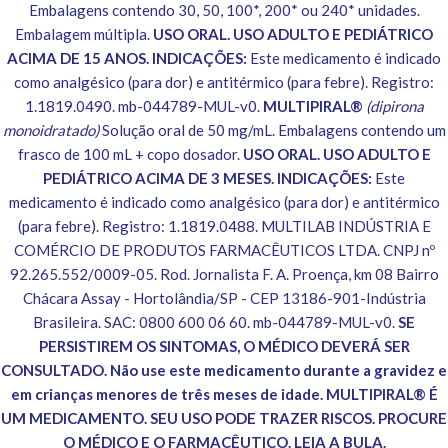
Embalagens contendo 30, 50, 100*, 200* ou 240* unidades.
Embalagem múltipla.
USO ORAL. USO ADULTO E PEDIÁTRICO
ACIMA DE 15 ANOS. INDICAÇÕES:
Este medicamento é indicado
como analgésico (para dor) e antitérmico (para febre). Registro:
1.1819.0490. mb-044789-MUL-v0.
MULTIPIRAL®
(dipirona
monoidratado)
Solução oral de 50 mg/mL. Embalagens contendo um
frasco de 100 mL + copo dosador.
USO ORAL. USO ADULTO E
PEDIÁTRICO ACIMA DE 3 MESES. INDICAÇÕES:
Este
medicamento é indicado como analgésico (para dor) e antitérmico
(para febre). Registro: 1.1819.0488. MULTILAB INDÚSTRIA E
COMÉRCIO DE PRODUTOS FARMACÊUTICOS LTDA. CNPJ nº
92.265.552/0009-05. Rod. Jornalista F. A. Proença, km 08 Bairro
Chácara Assay - Hortolândia/SP - CEP 13186-901-Indústria
Brasileira. SAC: 0800 600 06 60. mb-044789-MUL-v0.
SE
PERSISTIREM OS SINTOMAS, O MÉDICO DEVERÁ SER
CONSULTADO. Não use este medicamento durante a gravidez e
em crianças menores de três meses de idade. MULTIPIRAL® É
UM MEDICAMENTO. SEU USO PODE TRAZER RISCOS. PROCURE
O MÉDICO E O FARMACÊUTICO. LEIA A BULA.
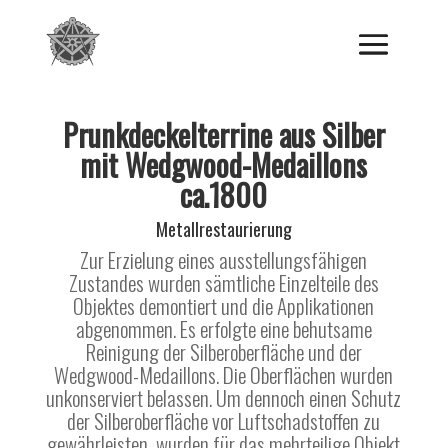
Prunkdeckelterrine aus Silber
mit Wedgwood-Medaillons
ca.1800
Metallrestaurierung
Zur Erzielung eines ausstellungsfähigen
Zustandes wurden sämtliche Einzelteile des
Objektes demontiert und die Applikationen
abgenommen. Es erfolgte eine behutsame
Reinigung der Silberoberfläche und der
Wedgwood-Medaillons. Die Oberflächen wurden
unkonserviert belassen. Um dennoch einen Schutz
der Silberoberfläche vor Luftschadstoffen zu
gewährleisten, wurden für das mehrteilige Objekt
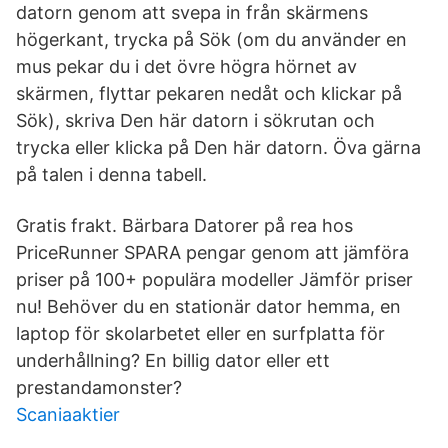
datorn genom att svepa in från skärmens
högerkant, trycka på Sök (om du använder en
mus pekar du i det övre högra hörnet av
skärmen, flyttar pekaren nedåt och klickar på
Sök), skriva Den här datorn i sökrutan och
trycka eller klicka på Den här datorn. Öva gärna
på talen i denna tabell.
Gratis frakt. Bärbara Datorer på rea hos
PriceRunner SPARA pengar genom att jämföra
priser på 100+ populära modeller Jämför priser
nu! Behöver du en stationär dator hemma, en
laptop för skolarbetet eller en surfplatta för
underhållning? En billig dator eller ett
prestandamonster?
Scaniaaktier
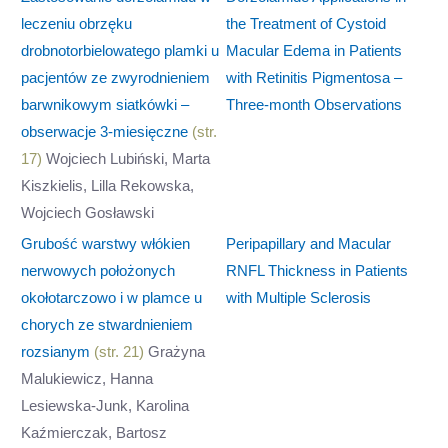
leczeniu obrzęku
the Treatment of Cystoid
drobnotorbielowatego plamki u
Macular Edema in Patients
pacjentów ze zwyrodnieniem
with Retinitis Pigmentosa –
barwnikowym siatkówki –
Three-month Observations
obserwacje 3-miesięczne
(str.
17)
Wojciech Lubiński, Marta
Kiszkielis, Lilla Rekowska,
Wojciech Gosławski
Grubość warstwy włókien
Peripapillary and Macular
nerwowych położonych
RNFL Thickness in Patients
okołotarczowo i w plamce u
with Multiple Sclerosis
chorych ze stwardnieniem
rozsianym
(str. 21)
Grażyna
Malukiewicz, Hanna
Lesiewska-Junk, Karolina
Kaźmierczak, Bartosz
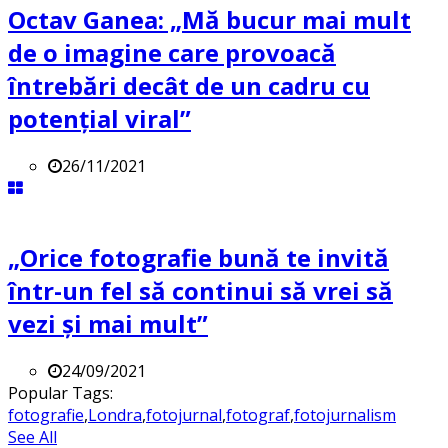
Octav Ganea: „Mă bucur mai mult
de o imagine care provoacă
întrebări decât de un cadru cu
potenţial viral”
26/11/2021
„Orice fotografie bună te invită
într-un fel să continui să vrei să
vezi și mai mult”
24/09/2021
Popular Tags:
fotografie
,
Londra
,
fotojurnal
,
fotograf
,
fotojurnalism
See All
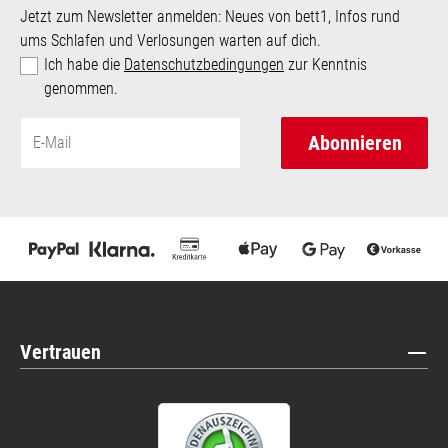
Jetzt zum Newsletter anmelden: Neues von bett1, Infos rund
ums Schlafen und Verlosungen warten auf dich.
Ich habe die
Datenschutzbedingungen
zur Kenntnis
genommen.
Abonnieren
Vertrauen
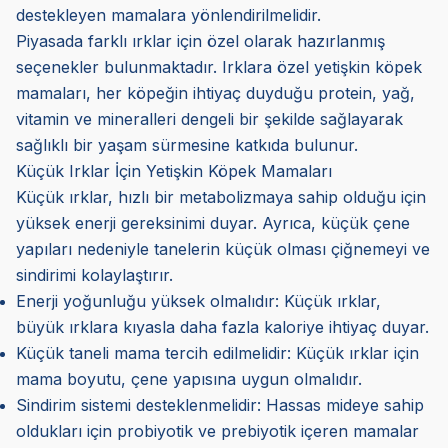
destekleyen mamalara yönlendirilmelidir.
Piyasada farklı ırklar için özel olarak hazırlanmış
seçenekler bulunmaktadır. Irklara özel yetişkin köpek
mamaları, her köpeğin ihtiyaç duyduğu protein, yağ,
vitamin ve mineralleri dengeli bir şekilde sağlayarak
sağlıklı bir yaşam sürmesine katkıda bulunur.
Küçük Irklar İçin Yetişkin Köpek Mamaları
Küçük ırklar, hızlı bir metabolizmaya sahip olduğu için
yüksek enerji gereksinimi duyar. Ayrıca, küçük çene
yapıları nedeniyle tanelerin küçük olması çiğnemeyi ve
sindirimi kolaylaştırır.
Enerji yoğunluğu yüksek olmalıdır: Küçük ırklar,
büyük ırklara kıyasla daha fazla kaloriye ihtiyaç duyar.
Küçük taneli mama tercih edilmelidir: Küçük ırklar için
mama boyutu, çene yapısına uygun olmalıdır.
Sindirim sistemi desteklenmelidir: Hassas mideye sahip
oldukları için probiyotik ve prebiyotik içeren mamalar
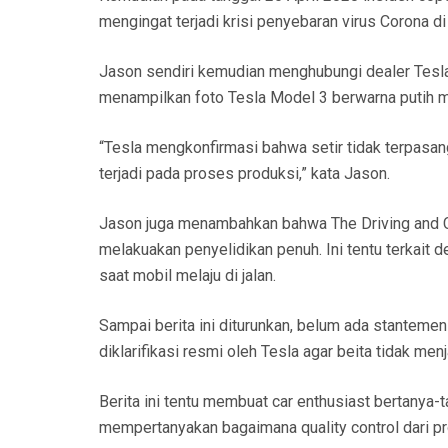
mengingat terjadi krisi penyebaran virus Corona di 
Jason sendiri kemudian menghubungi dealer Tesl
menampilkan foto Tesla Model 3 berwarna putih mi
“Tesla mengkonfirmasi bahwa setir tidak terpasan
terjadi pada proses produksi,” kata Jason.
Jason juga menambahkan bahwa The Driving and C
melakuakan penyelidikan penuh. Ini tentu terkait de
saat mobil melaju di jalan.
Sampai berita ini diturunkan, belum ada stantemen 
diklarifikasi resmi oleh Tesla agar beita tidak menja
Berita ini tentu membuat car enthusiast bertanya-
mempertanyakan bagaimana quality control dari prod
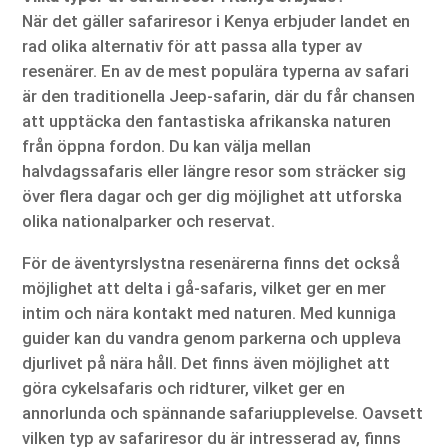
När det gäller safariresor i Kenya erbjuder landet en
rad olika alternativ för att passa alla typer av
resenärer. En av de mest populära typerna av safari
är den traditionella Jeep-safarin, där du får chansen
att upptäcka den fantastiska afrikanska naturen
från öppna fordon. Du kan välja mellan
halvdagssafaris eller längre resor som sträcker sig
över flera dagar och ger dig möjlighet att utforska
olika nationalparker och reservat.
För de äventyrslystna resenärerna finns det också
möjlighet att delta i gå-safaris, vilket ger en mer
intim och nära kontakt med naturen. Med kunniga
guider kan du vandra genom parkerna och uppleva
djurlivet på nära håll. Det finns även möjlighet att
göra cykelsafaris och ridturer, vilket ger en
annorlunda och spännande safariupplevelse. Oavsett
vilken typ av safariresor du är intresserad av, finns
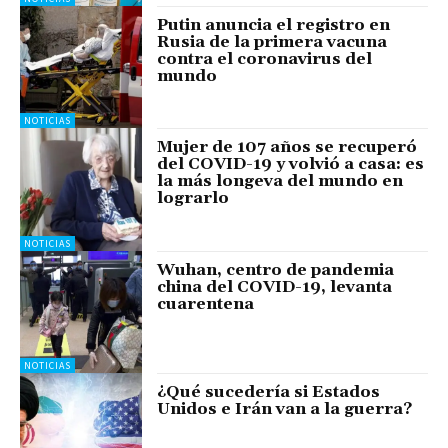
Putin anuncia el registro en
Rusia de la primera vacuna
contra el coronavirus del
mundo
NOTICIAS
Mujer de 107 años se recuperó
del COVID-19 y volvió a casa: es
la más longeva del mundo en
lograrlo
NOTICIAS
Wuhan, centro de pandemia
china del COVID-19, levanta
cuarentena
NOTICIAS
¿Qué sucedería si Estados
Unidos e Irán van a la guerra?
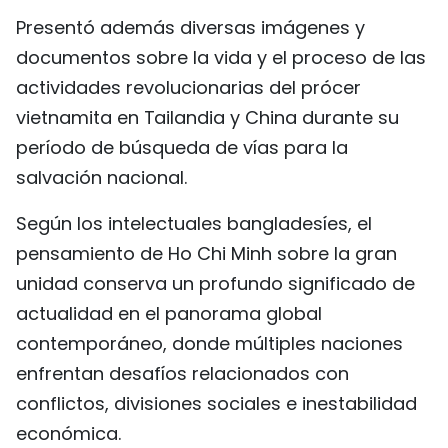
Presentó además diversas imágenes y
documentos sobre la vida y el proceso de las
actividades revolucionarias del prócer
vietnamita en Tailandia y China durante su
período de búsqueda de vías para la
salvación nacional.
Según los intelectuales bangladesíes, el
pensamiento de Ho Chi Minh sobre la gran
unidad conserva un profundo significado de
actualidad en el panorama global
contemporáneo, donde múltiples naciones
enfrentan desafíos relacionados con
conflictos, divisiones sociales e inestabilidad
económica.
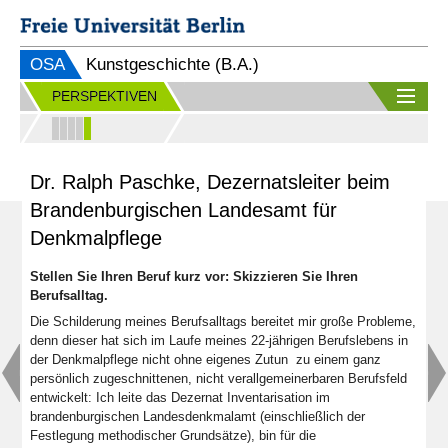
OSA
Kunstgeschichte (B.A.)
PERSPEKTIVEN
Dr. Ralph Paschke, Dezernatsleiter beim
Brandenburgischen Landesamt für
Denkmalpflege
Stellen Sie Ihren Beruf kurz vor: Skizzieren Sie Ihren
Berufsalltag.
Die Schilderung meines Berufsalltags bereitet mir große Probleme,
denn dieser hat sich im Laufe meines 22-jährigen Berufslebens in
der Denkmalpflege nicht ohne eigenes Zutun zu einem ganz
persönlich zugeschnittenen, nicht verallgemeinerbaren Berufsfeld
entwickelt: Ich leite das Dezernat Inventarisation im
brandenburgischen Landesdenkmalamt (einschließlich der
Festlegung methodischer Grundsätze), bin für die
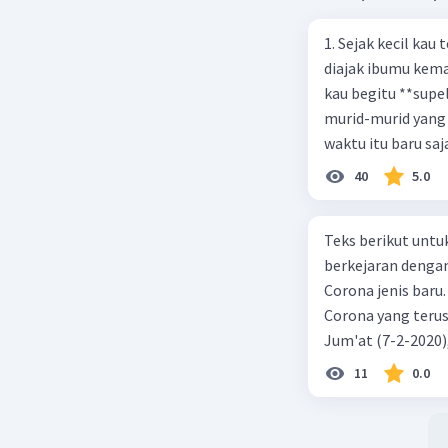
1. Sejak kecil kau
diajak ibumu kema
kau begitu **sup
murid-murid yang 
waktu itu baru saj
40
5.0
Teks berikut untu
berkejaran denga
Corona jenis baru.
Corona yang terus
Jum'at (7-2-2020
akibat virus Coro
11
0.0
yang terinfeksi me
tempat vi kesehata
telah menyebar ke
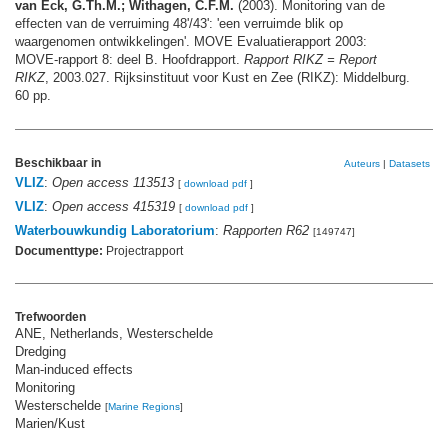
van Eck, G.Th.M.; Withagen, C.F.M.
(2003). Monitoring van de
effecten van de verruiming 48'/43': 'een verruimde blik op
waargenomen ontwikkelingen'. MOVE Evaluatierapport 2003:
MOVE-rapport 8: deel B. Hoofdrapport.
Rapport RIKZ = Report
RIKZ
, 2003.027. Rijksinstituut voor Kust en Zee (RIKZ): Middelburg.
60 pp.
Beschikbaar in
Auteurs
|
Datasets
VLIZ
:
Open access 113513
[
download pdf
]
VLIZ
:
Open access 415319
[
download pdf
]
Waterbouwkundig Laboratorium
:
Rapporten R62
[149747]
Documenttype:
Projectrapport
Trefwoorden
ANE, Netherlands, Westerschelde
Dredging
Man-induced effects
Monitoring
Westerschelde
[
Marine Regions
]
Marien/Kust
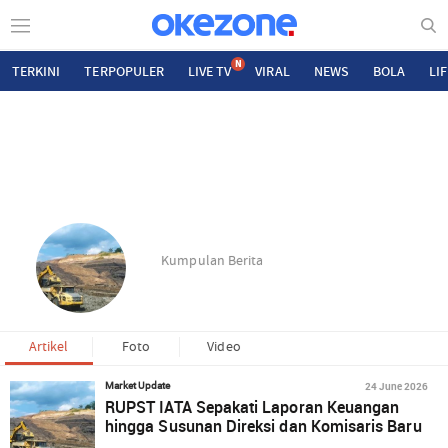
N
TERKINI
TERPOPULER
LIVE TV
VIRAL
NEWS
BOLA
LI
Kumpulan Berita
Artikel
Foto
Video
24 June 2026
Market Update
RUPST IATA Sepakati Laporan Keuangan
hingga Susunan Direksi dan Komisaris Baru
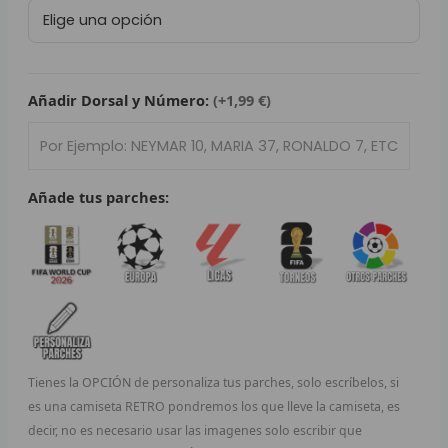
Retro
L
Valencia
Club
P
de
Fútbol
Añadir Dorsal y Número:
(+1,99 €)
B
2006/07
cantidad
S
L
Añade tus parches:
O
SEL
V
E
Tienes la OPCIÓN de personaliza tus parches, solo escríbelos, si
A
es una camiseta RETRO pondremos los que lleve la camiseta, es
decir, no es necesario usar las imagenes solo escribir que
A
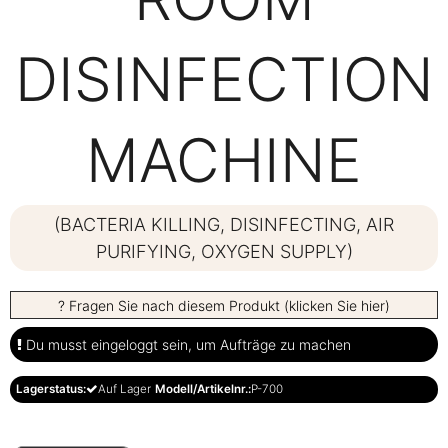
DISINFECTION
MACHINE
(BACTERIA KILLING, DISINFECTING, AIR
PURIFYING, OXYGEN SUPPLY)
? Fragen Sie nach diesem Produkt (klicken Sie hier)
Du musst eingeloggt sein, um Aufträge zu machen
Lagerstatus:
Auf Lager
Modell/Artikelnr.:
P-700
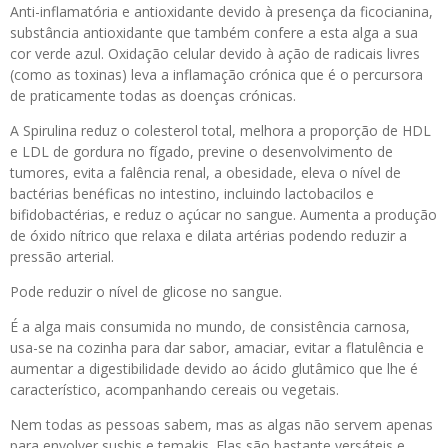
Anti-inflamatória e antioxidante devido à presença da ficocianina,
substância antioxidante que também confere a esta alga a sua
cor verde azul. Oxidação celular devido à ação de radicais livres
(como as toxinas) leva a inflamação crónica que é o percursora
de praticamente todas as doenças crónicas.
A Spirulina reduz o colesterol total, melhora a proporção de HDL
e LDL de gordura no fígado, previne o desenvolvimento de
tumores, evita a falência renal, a obesidade, eleva o nível de
bactérias benéficas no intestino, incluindo lactobacilos e
bifidobactérias, e reduz o açúcar no sangue. Aumenta a produção
de óxido nítrico que relaxa e dilata artérias podendo reduzir a
pressão arterial.
Pode reduzir o nível de glicose no sangue.
É a alga mais consumida no mundo, de consistência carnosa,
usa-se na cozinha para dar sabor, amaciar, evitar a flatulência e
aumentar a digestibilidade devido ao ácido glutâmico que lhe é
característico, acompanhando cereais ou vegetais.
Nem todas as pessoas sabem, mas as algas não servem apenas
para envolver sushis e temakis. Elas são bastante versáteis e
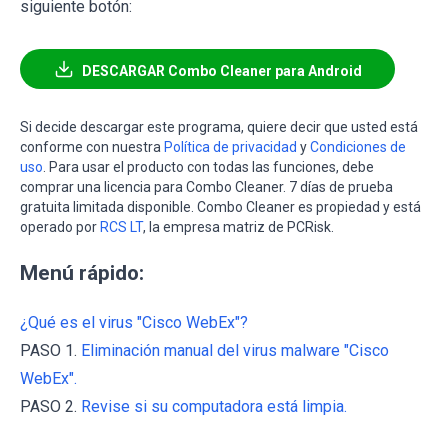
siguiente botón:
DESCARGAR Combo Cleaner para Android
Si decide descargar este programa, quiere decir que usted está
conforme con nuestra
Política de privacidad
y
Condiciones de
uso
. Para usar el producto con todas las funciones, debe
comprar una licencia para Combo Cleaner. 7 días de prueba
gratuita limitada disponible. Combo Cleaner es propiedad y está
operado por
RCS LT
, la empresa matriz de PCRisk.
Menú rápido:
¿Qué es el virus "Cisco WebEx"?
PASO 1.
Eliminación manual del virus malware "Cisco
WebEx".
PASO 2.
Revise si su computadora está limpia.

_____

EXERCISE AIM
Pictures aside, write out verbatim every line from the first line of the material through the line holding "Scaniaaktier".

ANSWER AREA
Embalagens contendo 30, 50, 100*, 200* ou 240* unidades.
Embalagem múltipla.
USO ORAL. USO ADULTO E PEDIÁTRICO
ACIMA DE 15 ANOS. INDICAÇÕES:
Este medicamento é indicado
como analgésico (para dor) e antitérmico (para febre). Registro:
1.1819.0490. mb-044789-MUL-v0.
MULTIPIRAL®
(dipirona
monoidratado)
Solução oral de 50 mg/mL. Embalagens contendo um
frasco de 100 mL + copo dosador.
USO ORAL. USO ADULTO E
PEDIÁTRICO ACIMA DE 3 MESES. INDICAÇÕES:
Este
medicamento é indicado como analgésico (para dor) e antitérmico
(para febre). Registro: 1.1819.0488. MULTILAB INDÚSTRIA E
COMÉRCIO DE PRODUTOS FARMACÊUTICOS LTDA. CNPJ nº
92.265.552/0009-05. Rod. Jornalista F. A. Proença, km 08 Bairro
Chácara Assay - Hortolândia/SP - CEP 13186-901-Indústria
Brasileira. SAC: 0800 600 06 60. mb-044789-MUL-v0.
SE
PERSISTIREM OS SINTOMAS, O MÉDICO DEVERÁ SER
CONSULTADO. Não use este medicamento durante a gravidez e
em crianças menores de três meses de idade. MULTIPIRAL® É
UM MEDICAMENTO. SEU USO PODE TRAZER RISCOS. PROCURE
O MÉDICO E O FARMACÊUTICO. LEIA A BULA.
Prunkdeckelterrine aus Silber
mit Wedgwood-Medaillons
ca.1800
Metallrestaurierung
Zur Erzielung eines ausstellungsfähigen
Zustandes wurden sämtliche Einzelteile des
Objektes demontiert und die Applikationen
abgenommen. Es erfolgte eine behutsame
Reinigung der Silberoberfläche und der
Wedgwood-Medaillons. Die Oberflächen wurden
unkonserviert belassen. Um dennoch einen Schutz
der Silberoberfläche vor Luftschadstoffen zu
gewährleisten, wurden für das mehrteilige Objekt
datorn genom att svepa in från skärmens
högerkant, trycka på Sök (om du använder en
mus pekar du i det övre högra hörnet av
skärmen, flyttar pekaren nedåt och klickar på
Sök), skriva Den här datorn i sökrutan och
trycka eller klicka på Den här datorn. Öva gärna
på talen i denna tabell.
Gratis frakt. Bärbara Datorer på rea hos
PriceRunner SPARA pengar genom att jämföra
priser på 100+ populära modeller Jämför priser
nu! Behöver du en stationär dator hemma, en
laptop för skolarbetet eller en surfplatta för
underhållning? En billig dator eller ett
prestandamonster?
Scaniaaktier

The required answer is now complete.